ISPConfig 126.96.36.199 - Mail() does not route to remote MX when to domain on local server
I hate to ask a question for my first post, but I have a route added to transport to google's IP. This is added under Advanced Email Routing. The domain uses google apps.
When I try to send an email using PHP's mail() function to any other email address, it works fine. When sending to an email address of a site on the local server, it tries to route it to localhost:
Mar 28 15:01:31 vds1 postfix/smtpd: NOQUEUE: reject: RCPT from localhost[127.0.0.1]: 550 5.1.1 <email@example.com>: Recipient address rejected: User unknown in relay recipient table; from=<firstname.lastname@example.org> to=<email@example.com> proto=ESMTP helo=<xxxxxxxxxxx.com>
Mar 28 15:01:31 vds1 sendmail: r2SC1UVX000652: firstname.lastname@example.org, email@example.com (48/48), delay=00:00:01, xdelay=00:00:00, mailer=relay, pri=30079, relay=[127.0.0.1] [127.0.0.1], dsn=5.1.1, stat=User unknown
The domain xxxxxxxxxxx.com is added as a site, but not a mail domain. Do I have this configured wrong, or is something else wrong? This is causing a form to not properly deliver emails.
I don't have much experience with using Google to send and receive email with apps, but you might have to include Google's special SPF record inside your mailing domain's TXT record to send mail properly.
Google's SPF record for Apps is here.
From that page...
To create an SPF record for a domain:
Log in to the administrative console for your domain.
Locate the page from which you can update the DNS records. You may need to enable advanced settings.
Create a TXT record containing this text: v=spf1 include:_spf.google.com ~all
*(My note: this is NOT a separate TXT record if you already have one, just add the include:_spf.google.com part to your existing domain an ~all if necessary)
Publishing an SPF record that uses -all instead of ~all may result in delivery problems.
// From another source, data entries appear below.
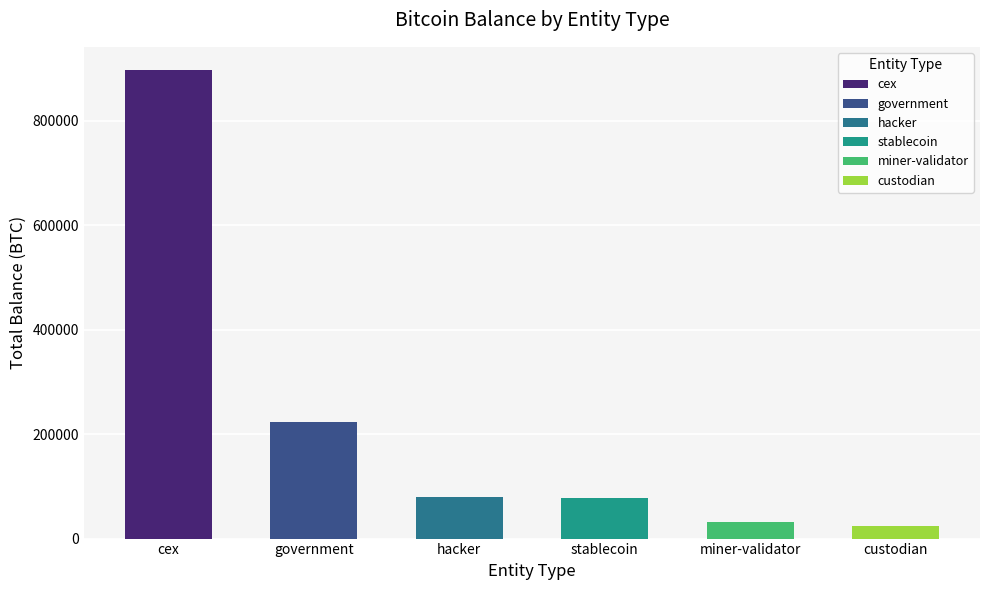

What is the sum of the values at miner-validator and custodian?

56603.3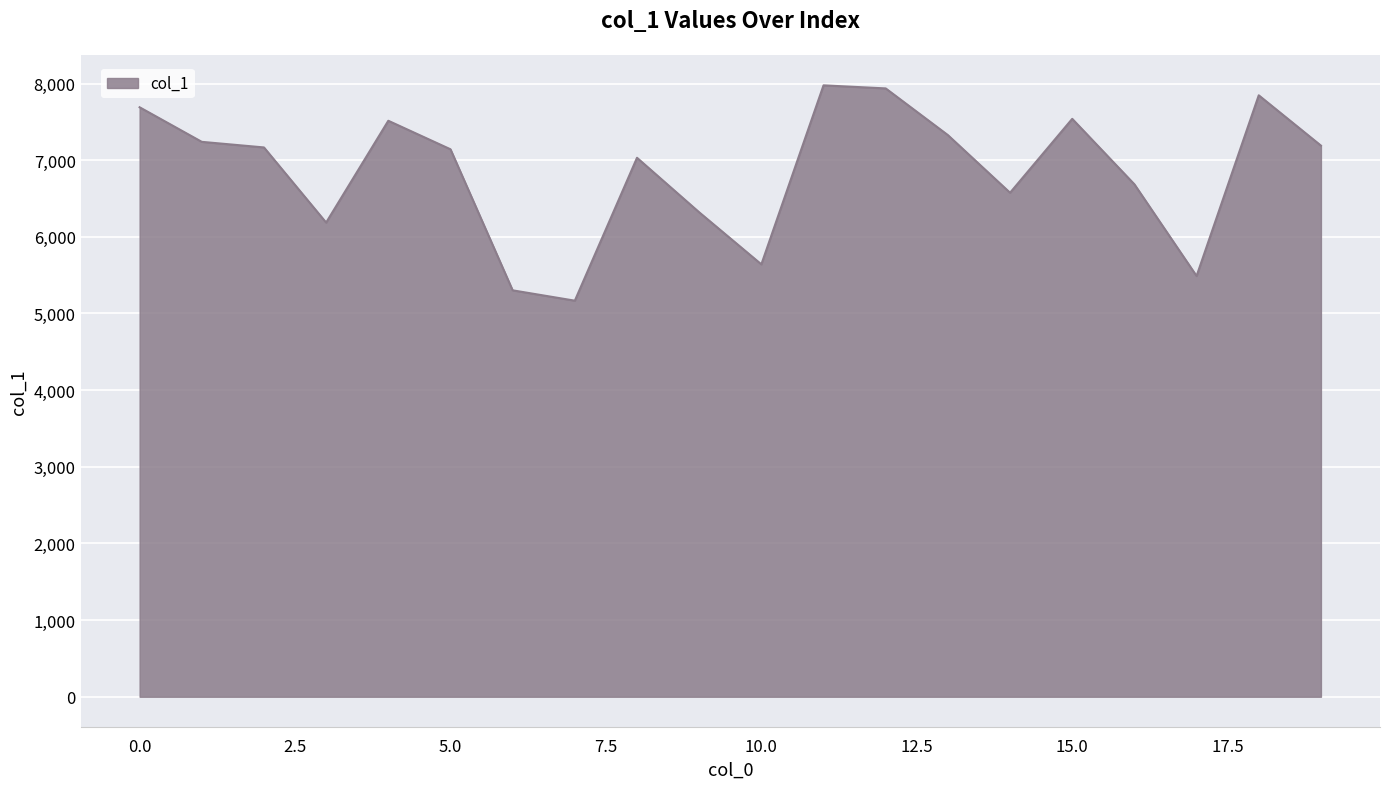

What is the difference between the maximum and minimum values?

2809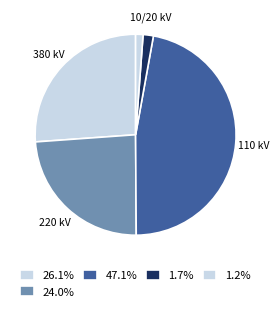

How many slices are in this pie chart?

5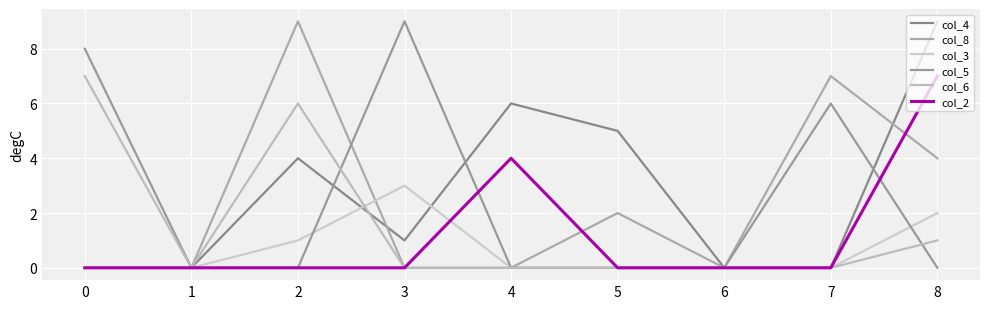

Is it true that col_4 equals 2 at 2?

False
See Google IP address ranges for details about the addresses for the Google Apps mail servers.
If your registrar also requires a host setting (such as @), see the TXT records for specific domain providers list for precise instructions.
Save your changes.
Keep in mind that changes to DNS records may take up to 48 hours to propagate throughout the Internet.